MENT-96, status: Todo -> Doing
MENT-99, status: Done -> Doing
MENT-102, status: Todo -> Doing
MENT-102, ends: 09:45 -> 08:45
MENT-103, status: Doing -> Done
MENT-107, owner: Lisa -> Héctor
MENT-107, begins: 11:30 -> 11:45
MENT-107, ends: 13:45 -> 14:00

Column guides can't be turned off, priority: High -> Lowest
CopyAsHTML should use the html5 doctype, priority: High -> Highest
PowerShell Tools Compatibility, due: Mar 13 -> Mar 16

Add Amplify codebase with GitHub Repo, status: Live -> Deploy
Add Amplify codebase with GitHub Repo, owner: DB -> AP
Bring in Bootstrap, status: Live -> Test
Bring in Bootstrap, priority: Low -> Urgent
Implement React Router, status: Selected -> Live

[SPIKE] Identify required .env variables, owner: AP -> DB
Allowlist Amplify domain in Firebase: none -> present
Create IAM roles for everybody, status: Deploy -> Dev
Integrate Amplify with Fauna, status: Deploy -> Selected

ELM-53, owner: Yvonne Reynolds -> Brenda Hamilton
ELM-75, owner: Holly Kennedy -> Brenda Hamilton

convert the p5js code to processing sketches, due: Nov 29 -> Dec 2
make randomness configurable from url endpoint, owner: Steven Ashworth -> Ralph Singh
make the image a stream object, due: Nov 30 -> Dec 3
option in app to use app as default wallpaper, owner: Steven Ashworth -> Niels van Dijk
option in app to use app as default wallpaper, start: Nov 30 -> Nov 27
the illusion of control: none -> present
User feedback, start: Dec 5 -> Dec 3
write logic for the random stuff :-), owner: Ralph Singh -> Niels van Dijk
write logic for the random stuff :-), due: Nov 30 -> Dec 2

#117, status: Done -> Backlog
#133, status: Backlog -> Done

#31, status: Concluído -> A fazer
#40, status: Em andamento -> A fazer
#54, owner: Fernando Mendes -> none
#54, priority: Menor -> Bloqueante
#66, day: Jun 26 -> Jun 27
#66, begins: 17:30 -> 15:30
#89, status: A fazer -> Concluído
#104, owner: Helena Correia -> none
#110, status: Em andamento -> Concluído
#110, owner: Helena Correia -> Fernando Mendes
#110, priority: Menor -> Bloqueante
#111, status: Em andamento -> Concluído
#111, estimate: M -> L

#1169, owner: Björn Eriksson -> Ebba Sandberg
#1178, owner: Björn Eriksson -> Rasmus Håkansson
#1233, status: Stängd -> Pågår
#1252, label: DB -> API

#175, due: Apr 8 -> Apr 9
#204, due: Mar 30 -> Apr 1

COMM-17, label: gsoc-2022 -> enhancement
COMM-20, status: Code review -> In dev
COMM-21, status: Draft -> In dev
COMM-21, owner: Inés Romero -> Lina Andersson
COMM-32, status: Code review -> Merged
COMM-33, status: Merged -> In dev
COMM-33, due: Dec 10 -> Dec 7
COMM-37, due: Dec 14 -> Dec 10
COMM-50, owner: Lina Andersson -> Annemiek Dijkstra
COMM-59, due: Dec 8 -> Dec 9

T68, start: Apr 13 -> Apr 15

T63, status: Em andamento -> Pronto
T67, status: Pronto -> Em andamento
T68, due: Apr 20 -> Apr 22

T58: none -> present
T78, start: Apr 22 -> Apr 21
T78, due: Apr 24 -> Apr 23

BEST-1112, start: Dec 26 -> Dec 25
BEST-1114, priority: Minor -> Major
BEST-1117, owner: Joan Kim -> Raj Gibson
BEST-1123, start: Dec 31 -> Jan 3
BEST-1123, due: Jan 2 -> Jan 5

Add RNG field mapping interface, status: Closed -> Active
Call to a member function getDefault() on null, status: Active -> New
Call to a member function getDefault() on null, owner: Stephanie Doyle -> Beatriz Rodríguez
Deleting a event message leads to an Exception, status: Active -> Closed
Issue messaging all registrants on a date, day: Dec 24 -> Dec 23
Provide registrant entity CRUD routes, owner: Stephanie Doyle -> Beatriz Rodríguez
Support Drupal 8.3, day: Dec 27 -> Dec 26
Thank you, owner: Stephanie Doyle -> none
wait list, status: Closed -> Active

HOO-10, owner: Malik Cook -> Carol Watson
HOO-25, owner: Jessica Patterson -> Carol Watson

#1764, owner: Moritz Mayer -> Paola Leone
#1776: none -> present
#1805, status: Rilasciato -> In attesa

:::::

Task requirements —
Find how many lines in the listing contain the word "priority" and give that count alone.

Solution to this exercise —
6